Share this post

What is so scary about complex regional pain syndrome?

Complex regional pain syndrome is a painful burning sensation that occurs typically in a hand or foot after an injury. European scientists have found evidence with brain mapping that complex regional pain syndrome can spread from the affected hand or foot to the unaffected hand or foot. How the disease spreads is unknown and more research is needed. Typically, early diagnosis and treatment will lead to the best outcome.

The Research

Neurology. 2011 Sep 13;77(11):1096-101. doi: 10.1212/WNL.0b013e31822e1436. Epub 2011 Aug 31.

Bilateral somatosensory cortex disinhibition in complex regional pain syndrome type I.

Lenz M1, Höffken O, Stude P, Lissek S, Schwenkreis P, Reinersmann A, Frettlöh J, Richter H, Tegenthoff M, Maier C.

Author information

1

Department of Neurology, Berufsgenossenschaftliches Universitätsklinikum Bergmannsheil GmbH, Ruhr-University Bochum, Bürkle-de-la-Camp-Platz 1, 44789 Bochum, Germany. melanie.lenz@rub.de

Abstract

OBJECTIVE:

In a previous study, we found bilateral disinhibition in the motor cortex of patients with complex regional pain syndrome (CRPS).

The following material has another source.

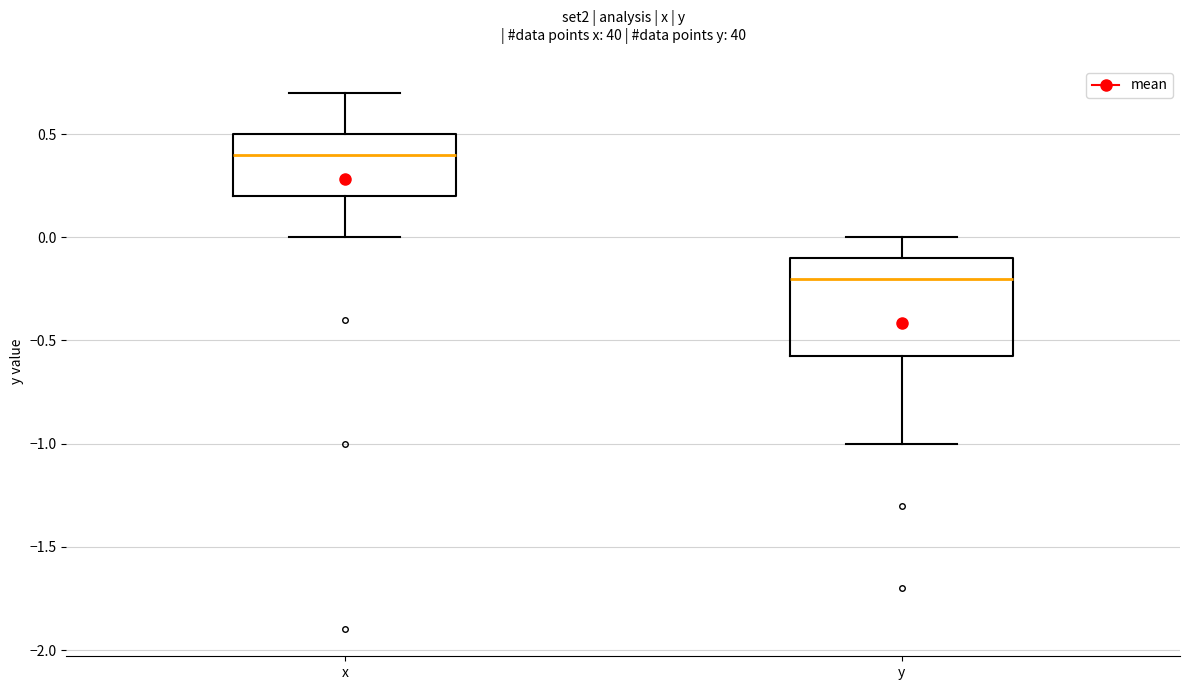

Which box's median line is the highest?

x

This finding suggests a complex dysfunction of central motor-sensory circuits. The aim of our present study was to assess possible bilateral excitability changes in the somatosensory system of patients with CRPS.

METHODS:

We measured paired-pulse suppression of somatosensory evoked potentials in 21 patients with unilateral CRPS I involving the hand. Eleven patients with upper limb pain of non-neuropathic origin and 21 healthy subjects served as controls. Innocuous paired-pulse stimulation of the median nerve was either performed at the affected and the unaffected hand, or at the dominant hand of healthy controls, respectively.

RESULTS:

We found a significant reduction of paired-pulse suppression in both sides of patients with CRPS, compared with control patients and healthy control subjects.

CONCLUSION:

These findings resemble our findings in the motor system and strongly support the hypothesis of a bilateral complex impairment of central motor-sensory circuits in CRPS I.